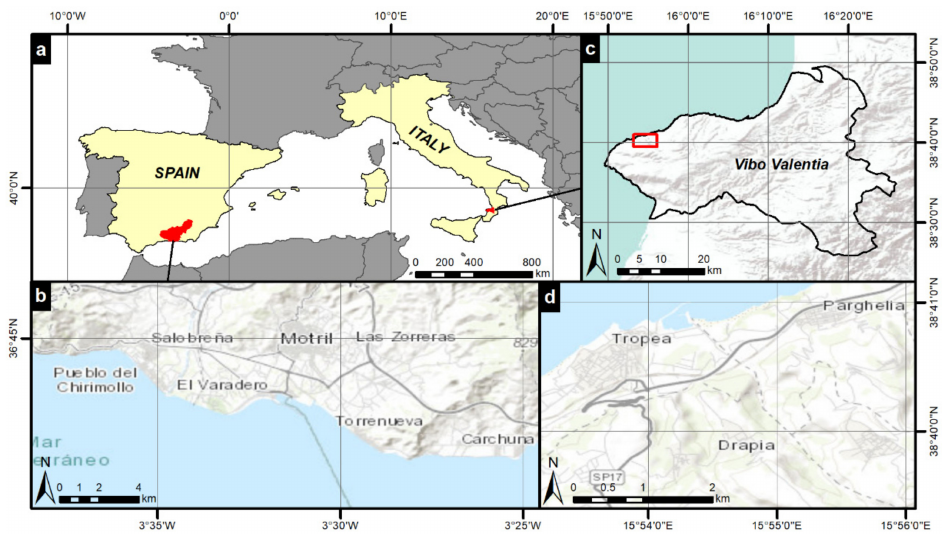
Figure 14. ( a ) Location of the real test cases in the province of Granada (Spain) and Vibo Valentia (Calabria, Italy); ( b ) Detail of the test area located in the Granada coast. ( c ) Test site of Vibo Valentia; and ( d ) Detail of the test area of Vibo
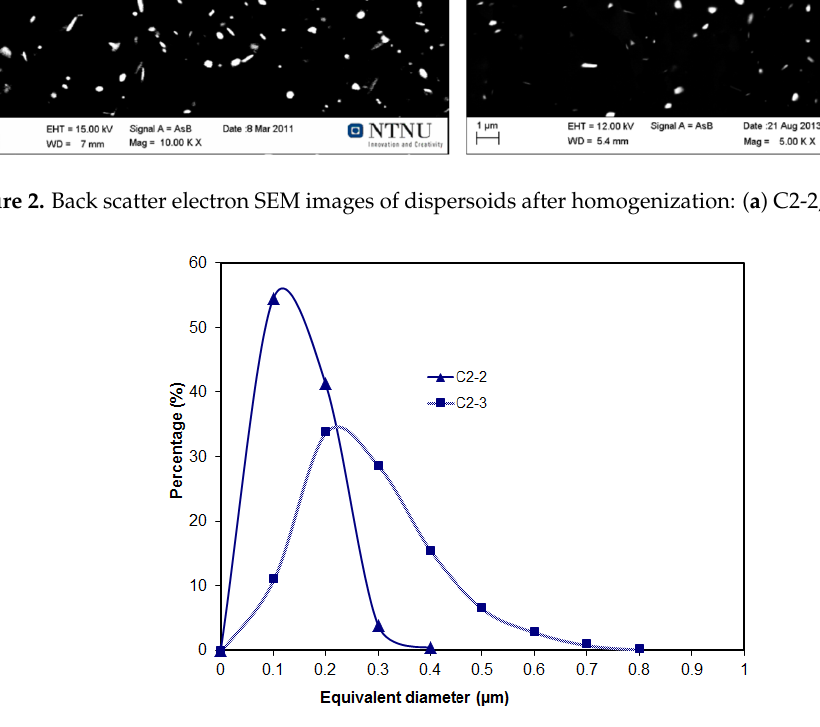
Figure 3. Distribution of mean diameter of precipitated particles after homogenization in the C2 ‐ 2 and C2 ‐ 3 materials.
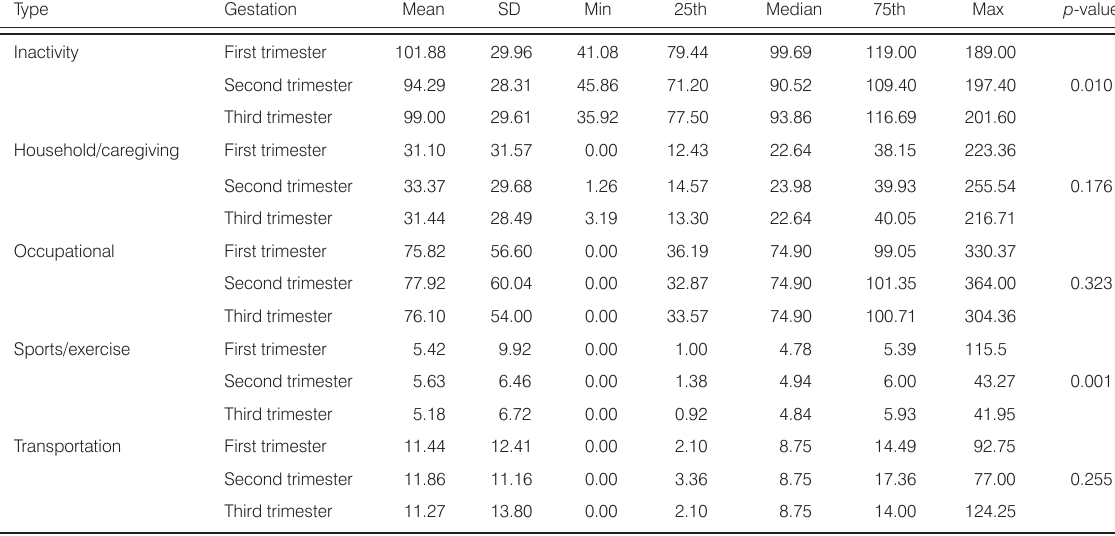
Table 4. Type scores of physical activity levels using the PPAQ among Chinese pregnant women (MET-hours/week).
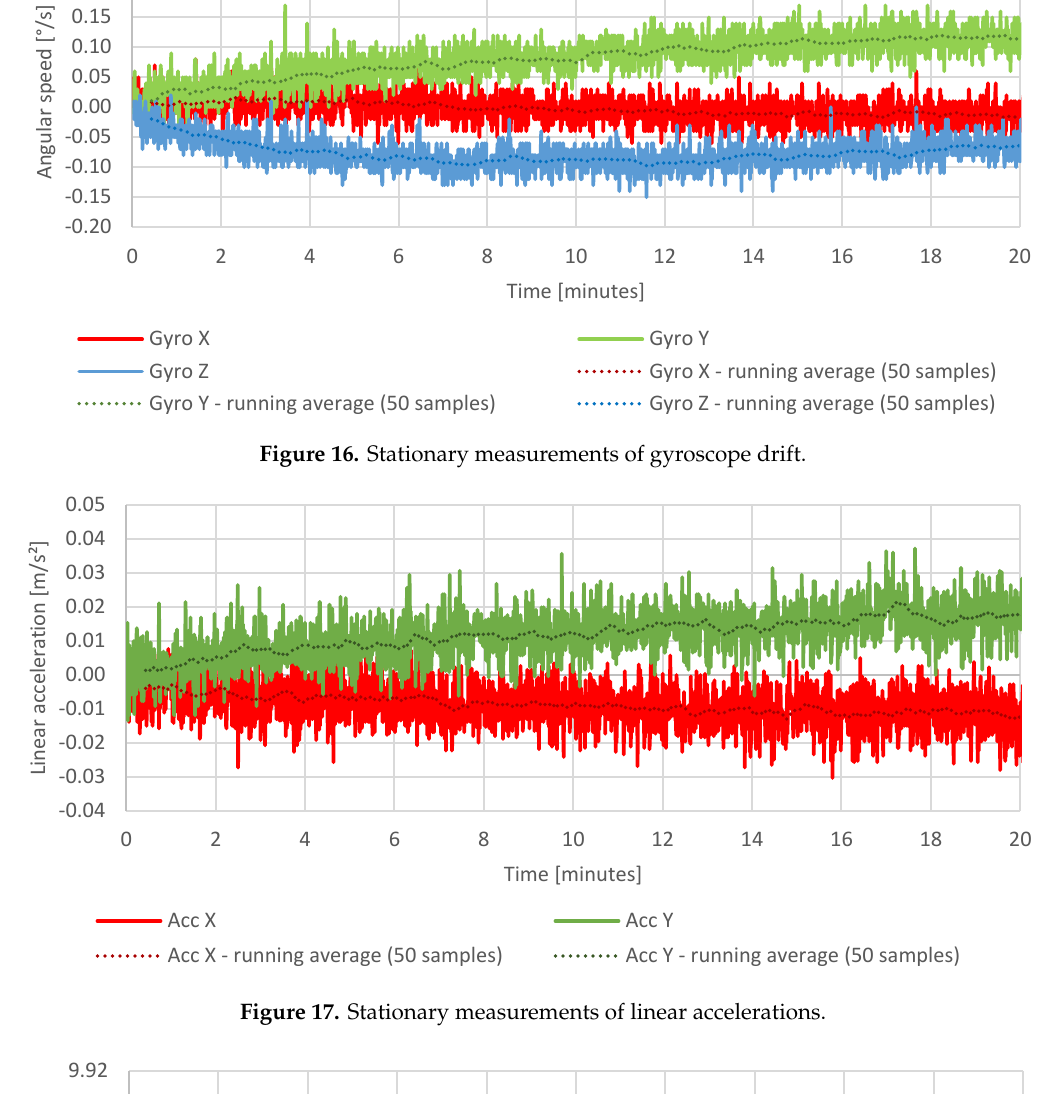
Figure 17. Stationary measurements of linear accelerations.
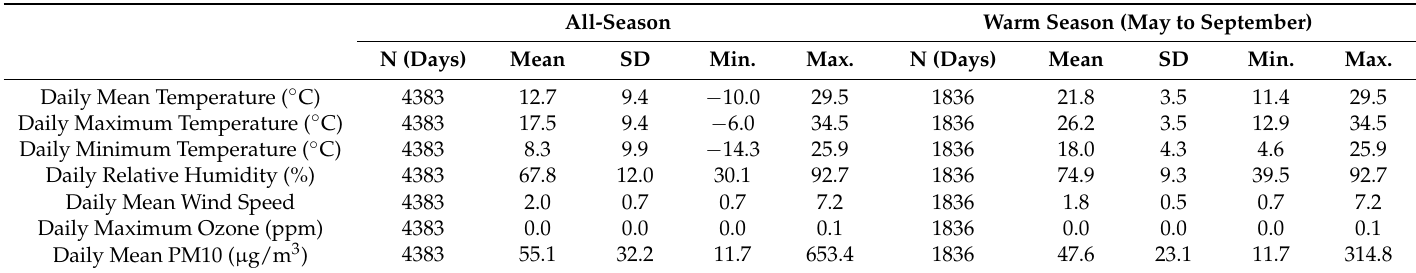
Table 3. Descriptive statistics of meteorological variables and air pollutants from 2002 to 2013 in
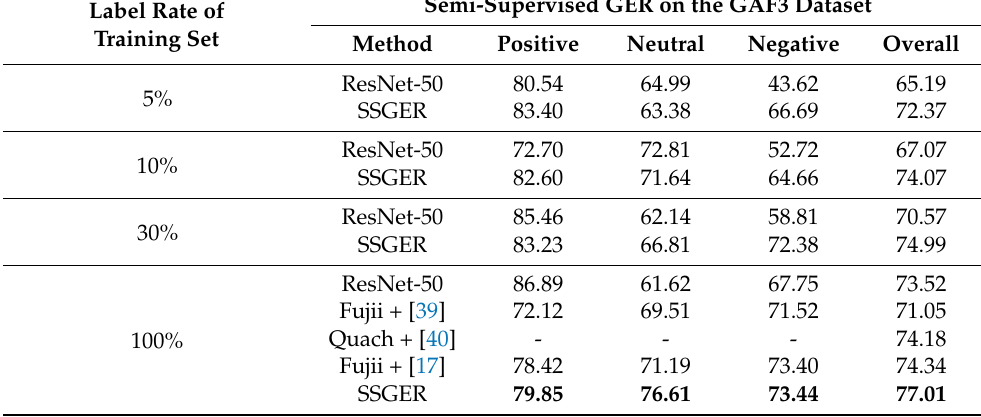
Table 3. Comparison of classification accuracy (in %) on the GAF3 dataset. The values in bold refer to the best result, and the symbol of “-” indicates the result was not reported in the paper of the compared method.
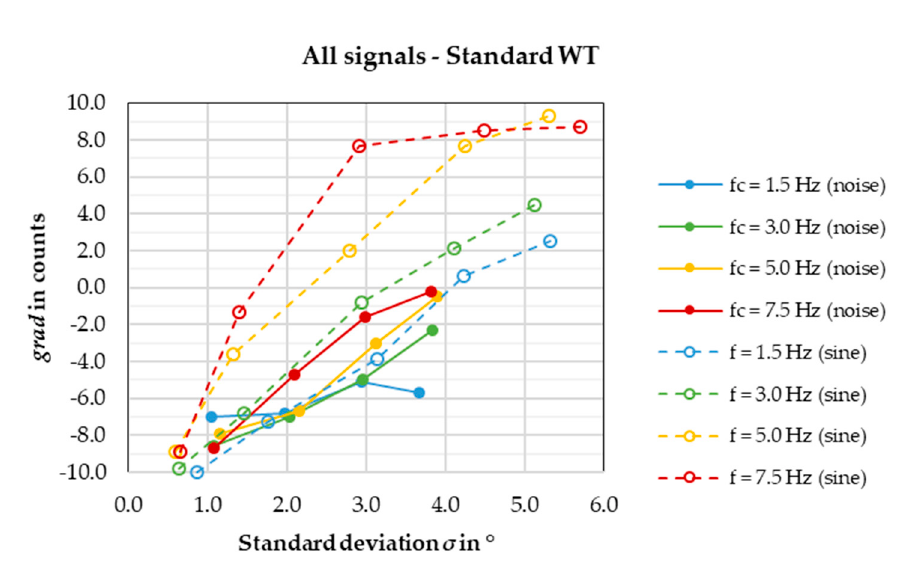
Figure 8. Pressure gradients in the empty test section for all measured signals, in the standard wind tunnel configuration, in one diagram.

**********

**Task item**
Everything from the line with "Table 4. Type" down to the line with "Table 3. Comparison" in the data above should be copied exactly, with both end lines kept and the pictures left out.

**Reply**
Table 4. Type scores of physical activity levels using the PPAQ among Chinese pregnant women (MET-hours/week).
Figure 17. Stationary measurements of linear accelerations.
Table 3. Descriptive statistics of meteorological variables and air pollutants from 2002 to 2013 in
Table 3. Comparison of classification accuracy (in %) on the GAF3 dataset. The values in bold refer to the best result, and the symbol of “-” indicates the result was not reported in the paper of the compared method.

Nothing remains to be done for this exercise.